Instructions for the task:
Write each line below back out exactly, omitting its pictures.

Supplied data:
============
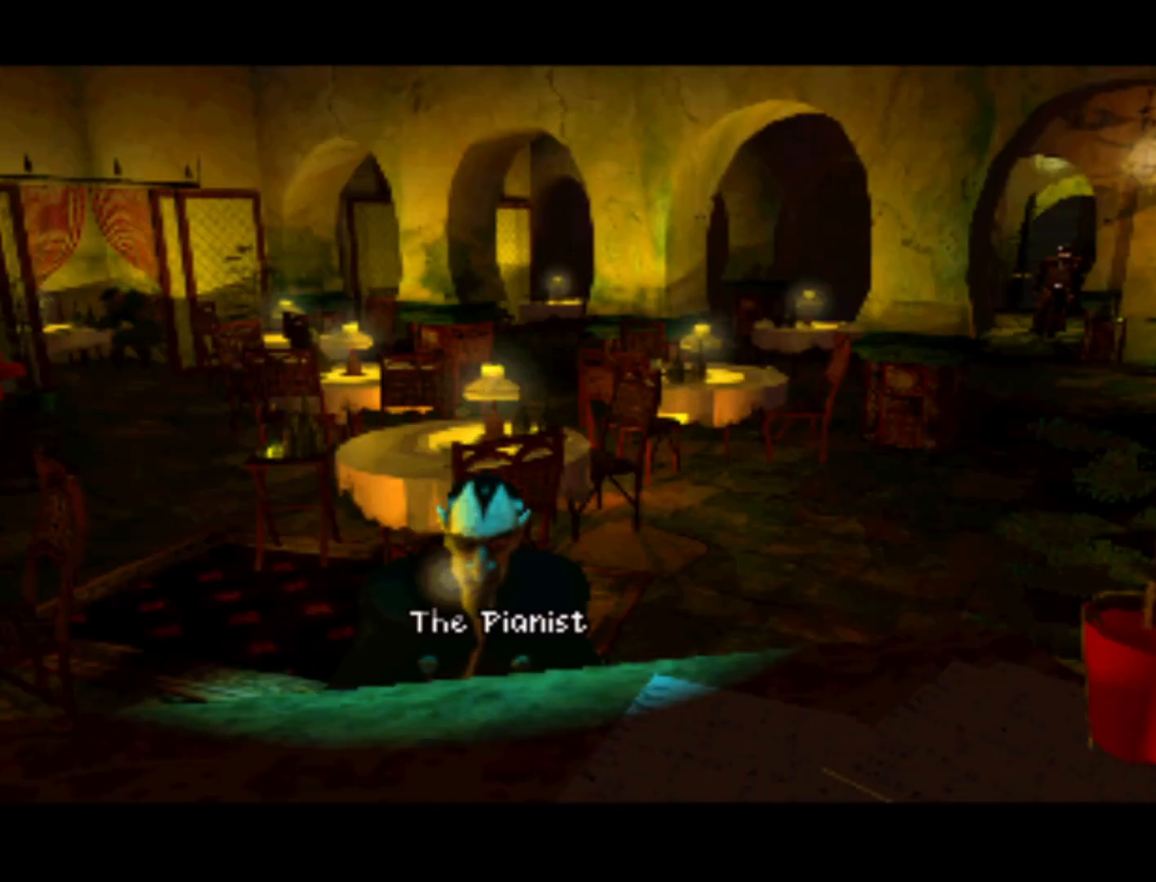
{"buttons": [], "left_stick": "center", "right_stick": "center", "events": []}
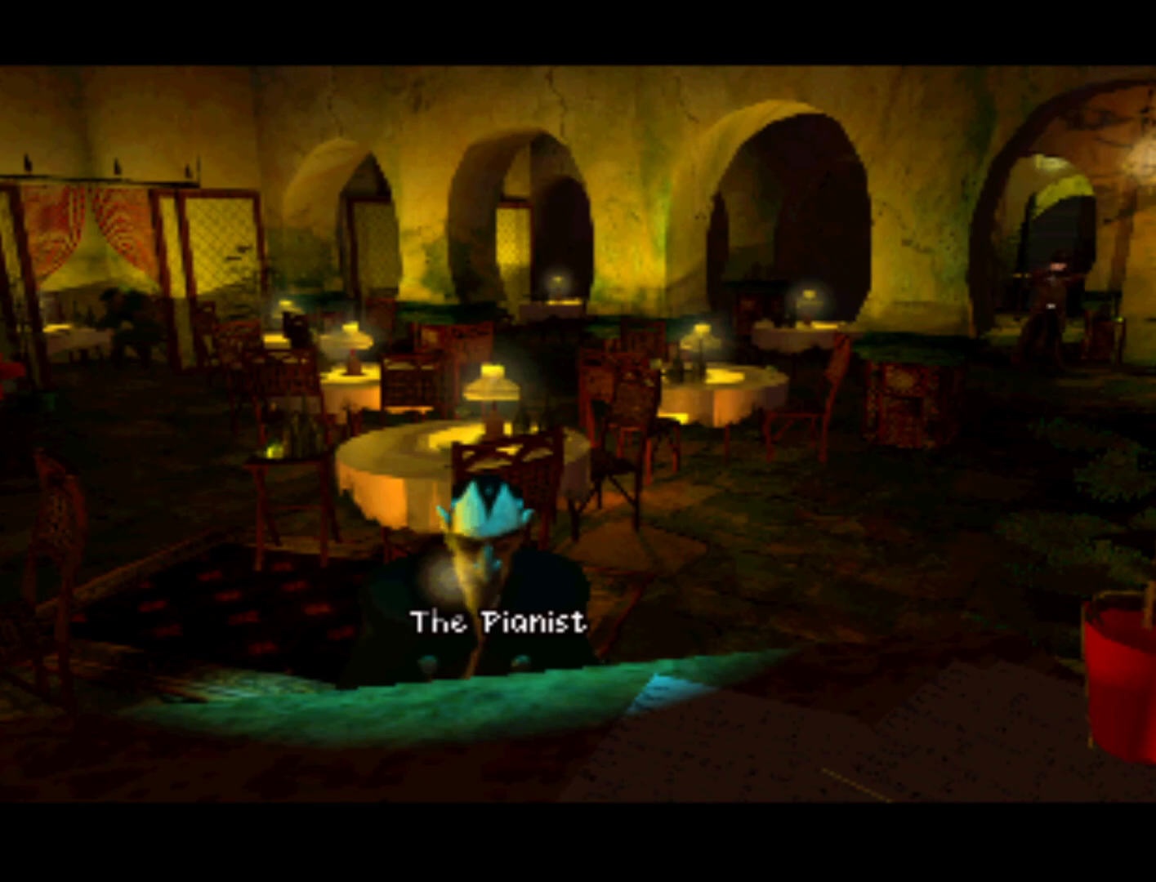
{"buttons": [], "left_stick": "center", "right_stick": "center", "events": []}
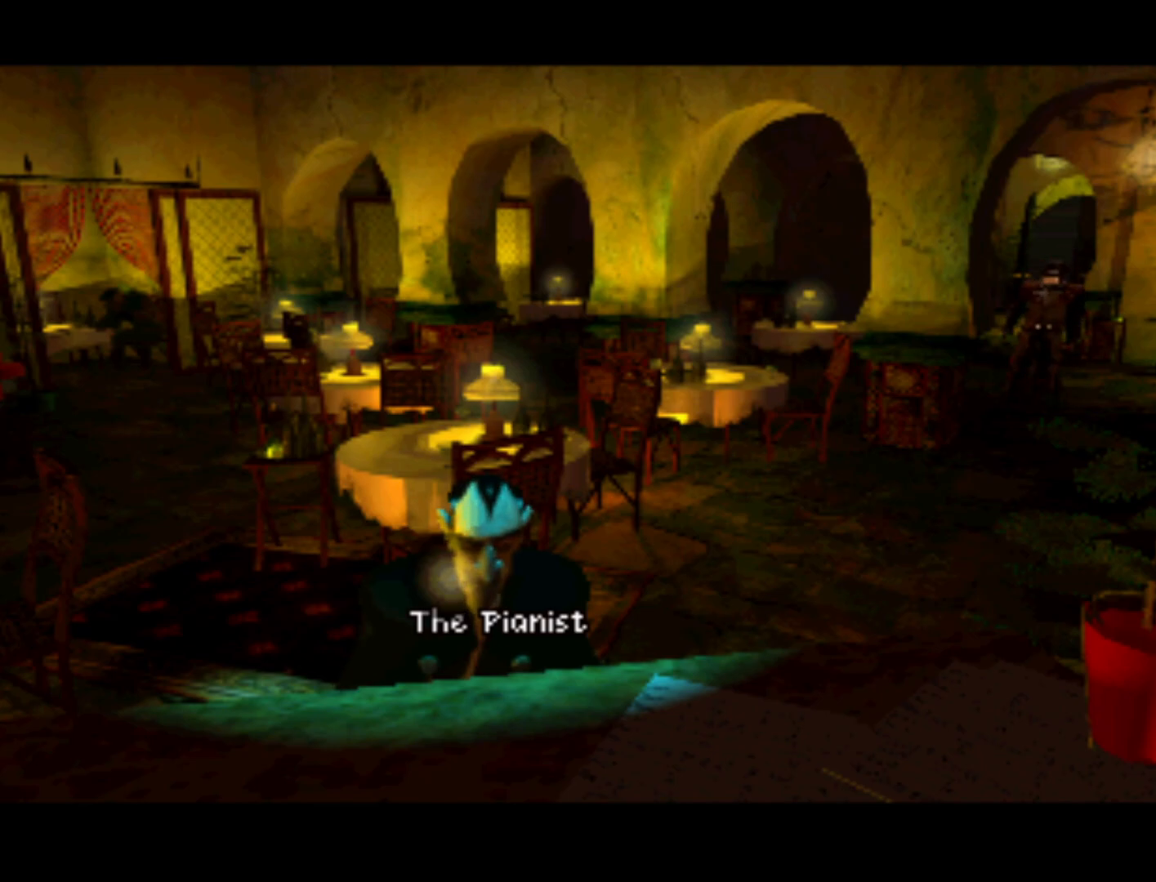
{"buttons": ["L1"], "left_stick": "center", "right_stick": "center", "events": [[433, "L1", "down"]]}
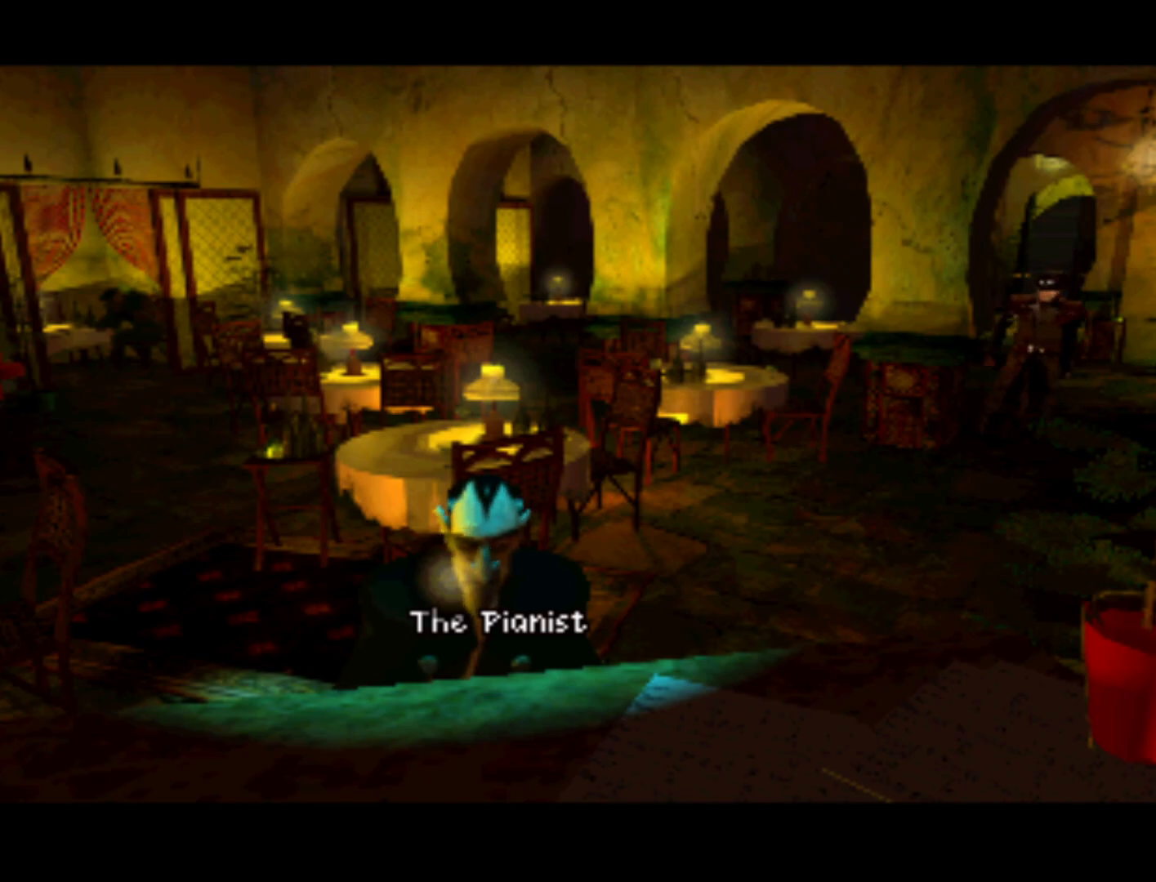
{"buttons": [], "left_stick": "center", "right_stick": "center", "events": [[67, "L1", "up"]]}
============
Response box:
{"buttons": [], "left_stick": "center", "right_stick": "center", "events": []}
{"buttons": [], "left_stick": "center", "right_stick": "center", "events": []}
{"buttons": ["L1"], "left_stick": "center", "right_stick": "center", "events": [[433, "L1", "down"]]}
{"buttons": [], "left_stick": "center", "right_stick": "center", "events": [[67, "L1", "up"]]}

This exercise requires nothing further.